The commission may not approve any long-term contract under this section that would result in an increase in electric rates in any customer class that is greater than the amount of the assessment charged under Title 35-A, section 10110, subsection 4 at the time that the contract is entered.

Any contract entered into pursuant to this section must require that the deep-water offshore wind energy pilot project or tidal energy demonstration project, as appropriate, be constructed and operating within 5 years of the date the contract is finalized, unless the commission and project developer mutually agree to a longer time period.

In purchasing electricity for state-owned buildings pursuant to Title 5, section 1766A, the State shall consider the ocean wind green power offer. In purchasing electricity for the university system, the University of Maine System shall consider the ocean wind green power offer.
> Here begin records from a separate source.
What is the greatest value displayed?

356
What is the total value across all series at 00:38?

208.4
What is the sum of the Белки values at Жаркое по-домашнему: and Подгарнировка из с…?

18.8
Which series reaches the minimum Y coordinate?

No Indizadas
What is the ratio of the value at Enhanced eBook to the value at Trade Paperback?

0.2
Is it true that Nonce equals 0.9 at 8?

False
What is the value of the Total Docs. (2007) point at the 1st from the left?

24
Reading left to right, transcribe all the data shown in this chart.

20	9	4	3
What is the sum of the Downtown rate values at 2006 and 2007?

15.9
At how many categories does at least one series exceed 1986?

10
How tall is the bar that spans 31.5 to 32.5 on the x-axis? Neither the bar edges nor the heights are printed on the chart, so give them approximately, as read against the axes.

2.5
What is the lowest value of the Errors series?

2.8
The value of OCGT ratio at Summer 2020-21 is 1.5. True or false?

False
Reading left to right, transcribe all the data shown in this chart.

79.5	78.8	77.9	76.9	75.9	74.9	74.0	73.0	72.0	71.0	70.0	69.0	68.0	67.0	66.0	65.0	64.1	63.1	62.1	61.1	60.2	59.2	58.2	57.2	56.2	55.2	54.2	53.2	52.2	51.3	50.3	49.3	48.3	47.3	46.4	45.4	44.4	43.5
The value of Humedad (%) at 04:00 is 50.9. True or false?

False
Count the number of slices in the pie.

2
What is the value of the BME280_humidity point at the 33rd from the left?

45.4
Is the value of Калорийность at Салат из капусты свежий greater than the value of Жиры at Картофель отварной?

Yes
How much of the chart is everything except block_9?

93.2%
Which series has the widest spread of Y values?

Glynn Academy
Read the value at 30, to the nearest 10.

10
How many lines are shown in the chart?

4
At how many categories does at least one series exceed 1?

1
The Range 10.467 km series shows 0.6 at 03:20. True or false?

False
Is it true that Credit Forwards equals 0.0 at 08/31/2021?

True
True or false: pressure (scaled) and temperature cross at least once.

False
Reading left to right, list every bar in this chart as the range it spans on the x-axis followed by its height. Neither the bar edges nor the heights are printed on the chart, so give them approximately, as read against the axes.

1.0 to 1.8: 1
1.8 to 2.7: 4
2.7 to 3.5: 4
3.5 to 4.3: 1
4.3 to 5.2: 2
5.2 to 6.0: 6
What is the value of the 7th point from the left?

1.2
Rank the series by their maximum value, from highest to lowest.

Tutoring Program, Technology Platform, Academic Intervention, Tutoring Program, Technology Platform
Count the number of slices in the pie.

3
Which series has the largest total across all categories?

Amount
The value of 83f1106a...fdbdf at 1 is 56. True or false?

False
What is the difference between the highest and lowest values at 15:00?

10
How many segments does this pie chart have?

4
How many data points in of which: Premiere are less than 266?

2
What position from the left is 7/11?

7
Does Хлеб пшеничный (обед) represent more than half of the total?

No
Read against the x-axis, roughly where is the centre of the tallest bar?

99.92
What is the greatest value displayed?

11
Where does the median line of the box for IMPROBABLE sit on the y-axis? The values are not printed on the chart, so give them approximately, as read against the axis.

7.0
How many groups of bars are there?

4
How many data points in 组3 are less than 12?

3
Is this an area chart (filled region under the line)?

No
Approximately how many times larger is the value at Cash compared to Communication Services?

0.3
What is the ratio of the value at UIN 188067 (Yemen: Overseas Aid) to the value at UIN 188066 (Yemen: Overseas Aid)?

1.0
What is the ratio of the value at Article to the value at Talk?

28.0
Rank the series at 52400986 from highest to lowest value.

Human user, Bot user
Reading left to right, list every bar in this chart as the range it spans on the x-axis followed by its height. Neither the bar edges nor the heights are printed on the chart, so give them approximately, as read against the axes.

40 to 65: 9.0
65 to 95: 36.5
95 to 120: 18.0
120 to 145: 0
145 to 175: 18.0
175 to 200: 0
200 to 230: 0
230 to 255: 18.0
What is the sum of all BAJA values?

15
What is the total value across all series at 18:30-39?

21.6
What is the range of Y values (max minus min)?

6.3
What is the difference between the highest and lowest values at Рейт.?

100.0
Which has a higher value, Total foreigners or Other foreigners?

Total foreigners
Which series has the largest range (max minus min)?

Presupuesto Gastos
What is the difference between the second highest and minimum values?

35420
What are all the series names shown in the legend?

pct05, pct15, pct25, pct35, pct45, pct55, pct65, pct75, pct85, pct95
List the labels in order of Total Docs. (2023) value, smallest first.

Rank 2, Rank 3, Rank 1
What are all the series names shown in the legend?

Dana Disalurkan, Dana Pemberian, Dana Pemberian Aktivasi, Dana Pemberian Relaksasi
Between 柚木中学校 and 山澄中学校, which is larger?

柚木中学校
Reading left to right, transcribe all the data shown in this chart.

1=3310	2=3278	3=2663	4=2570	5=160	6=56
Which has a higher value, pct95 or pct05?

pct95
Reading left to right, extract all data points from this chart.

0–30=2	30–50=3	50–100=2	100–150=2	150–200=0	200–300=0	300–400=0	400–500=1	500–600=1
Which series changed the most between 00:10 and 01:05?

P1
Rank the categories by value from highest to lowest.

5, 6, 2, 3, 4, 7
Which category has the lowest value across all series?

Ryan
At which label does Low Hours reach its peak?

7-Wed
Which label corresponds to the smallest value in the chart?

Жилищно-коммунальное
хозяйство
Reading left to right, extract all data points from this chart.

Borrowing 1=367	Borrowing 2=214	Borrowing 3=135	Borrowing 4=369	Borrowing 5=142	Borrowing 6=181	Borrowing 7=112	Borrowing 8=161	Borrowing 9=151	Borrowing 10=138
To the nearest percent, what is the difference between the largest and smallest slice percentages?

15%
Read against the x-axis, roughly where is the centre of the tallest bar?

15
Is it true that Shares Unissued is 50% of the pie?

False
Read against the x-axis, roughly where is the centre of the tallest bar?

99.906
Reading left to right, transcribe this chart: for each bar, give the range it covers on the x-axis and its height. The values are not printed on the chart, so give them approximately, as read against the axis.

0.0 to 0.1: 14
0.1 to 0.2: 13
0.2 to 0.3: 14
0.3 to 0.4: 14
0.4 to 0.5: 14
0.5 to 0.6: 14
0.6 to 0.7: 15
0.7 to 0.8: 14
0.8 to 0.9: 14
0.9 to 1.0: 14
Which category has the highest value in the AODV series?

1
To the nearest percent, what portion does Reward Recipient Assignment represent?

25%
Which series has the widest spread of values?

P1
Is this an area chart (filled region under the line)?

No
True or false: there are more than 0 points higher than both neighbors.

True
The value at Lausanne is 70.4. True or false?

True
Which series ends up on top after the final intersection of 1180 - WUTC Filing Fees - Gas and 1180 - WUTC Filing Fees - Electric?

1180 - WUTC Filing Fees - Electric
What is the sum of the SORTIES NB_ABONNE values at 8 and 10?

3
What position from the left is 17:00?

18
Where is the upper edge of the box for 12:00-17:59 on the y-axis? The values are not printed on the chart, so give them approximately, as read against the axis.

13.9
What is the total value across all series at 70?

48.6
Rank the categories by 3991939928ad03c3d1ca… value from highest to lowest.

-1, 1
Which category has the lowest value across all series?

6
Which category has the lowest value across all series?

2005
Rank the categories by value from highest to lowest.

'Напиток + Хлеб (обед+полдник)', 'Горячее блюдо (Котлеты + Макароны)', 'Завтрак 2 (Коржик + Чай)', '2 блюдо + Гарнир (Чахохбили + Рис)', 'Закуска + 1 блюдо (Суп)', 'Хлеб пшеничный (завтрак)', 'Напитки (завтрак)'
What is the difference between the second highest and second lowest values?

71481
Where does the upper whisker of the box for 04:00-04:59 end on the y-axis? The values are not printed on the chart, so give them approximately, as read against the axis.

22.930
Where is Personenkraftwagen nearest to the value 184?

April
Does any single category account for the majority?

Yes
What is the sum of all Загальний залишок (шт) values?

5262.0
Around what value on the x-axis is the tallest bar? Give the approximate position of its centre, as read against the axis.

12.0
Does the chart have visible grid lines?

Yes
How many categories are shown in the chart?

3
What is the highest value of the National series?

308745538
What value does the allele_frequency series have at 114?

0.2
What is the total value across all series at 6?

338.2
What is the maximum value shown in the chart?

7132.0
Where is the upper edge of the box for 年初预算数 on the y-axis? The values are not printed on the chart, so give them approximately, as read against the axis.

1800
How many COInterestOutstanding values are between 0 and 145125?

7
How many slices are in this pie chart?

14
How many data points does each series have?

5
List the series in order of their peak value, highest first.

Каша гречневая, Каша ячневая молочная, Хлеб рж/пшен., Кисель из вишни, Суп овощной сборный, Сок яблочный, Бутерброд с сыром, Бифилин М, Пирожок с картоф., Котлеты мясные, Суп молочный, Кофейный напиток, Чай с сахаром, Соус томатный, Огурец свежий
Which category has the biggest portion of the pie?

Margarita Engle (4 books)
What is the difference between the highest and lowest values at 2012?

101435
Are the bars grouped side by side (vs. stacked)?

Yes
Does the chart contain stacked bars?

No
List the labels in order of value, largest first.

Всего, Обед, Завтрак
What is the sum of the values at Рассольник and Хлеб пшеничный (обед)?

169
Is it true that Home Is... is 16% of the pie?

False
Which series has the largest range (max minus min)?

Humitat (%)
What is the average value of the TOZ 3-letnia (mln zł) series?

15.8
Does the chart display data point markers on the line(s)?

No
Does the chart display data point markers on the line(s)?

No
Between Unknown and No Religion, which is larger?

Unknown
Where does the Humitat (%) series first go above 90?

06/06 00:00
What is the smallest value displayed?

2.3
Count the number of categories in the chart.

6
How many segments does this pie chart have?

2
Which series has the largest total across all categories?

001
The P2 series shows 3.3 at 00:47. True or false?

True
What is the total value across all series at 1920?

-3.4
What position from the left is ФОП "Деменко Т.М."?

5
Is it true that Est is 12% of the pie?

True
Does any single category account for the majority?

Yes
Sec. A-7. Review of terms and conditions for long-term contracts for renewable ocean energy. No later than January 15, 2012, the Executive Department, Governor's Office of Energy Independence and Security shall make a recommendation to the joint standing committee of the Legislature having jurisdiction over utilities and energy matters regarding terms and conditions for long-term contracts for installed capacity and associated renewable energy and renewable energy credits produced by renewable ocean energy projects, except for those addressed in section 8. For the purposes of this section, "renewable ocean energy project" has the same meaning as in the Maine Revised Statutes, Title 12, section 1862, subsection 1, paragraph F1. In making a recommendation under this section, the office shall, at a minimum, consider the following issues:

1. Risks to ratepayers associated with fossil fuel price volatility over the next 20 years;

2. State goals for the reduction of greenhouse gas emissions established in Title 38, section 576;

3. State wind energy generation goals under Title 35-A, section 3404, subsection 2; and

4. Other potential benefits attributable to the development of offshore wind, tidal and wave energy projects, including but not limited to public health, job creation and other economic benefits and energy security.

Sec. A-8. State energy plan amendment. No later than September 15, 2010, the Executive Department, Governor's Office of Energy Independence and Security shall amend the state energy plan under Title 2, section 9 to acknowledge the need for new transmission capacity to support attainment of state offshore wind energy generation goals established in the Maine Revised Statutes, Title 35-A, section 3404, subsection 2.

Sec. A-9. Assess the need for port-side land acquisition. No later than January 15, 2011, the Maine Port Authority shall assess existing port facilities in the State and make a recommendation to the joint standing committees of the Legislature having jurisdiction over transportation matters and utilities and energy matters regarding acquisition of real estate needed to facilitate renewable ocean energy development opportunities.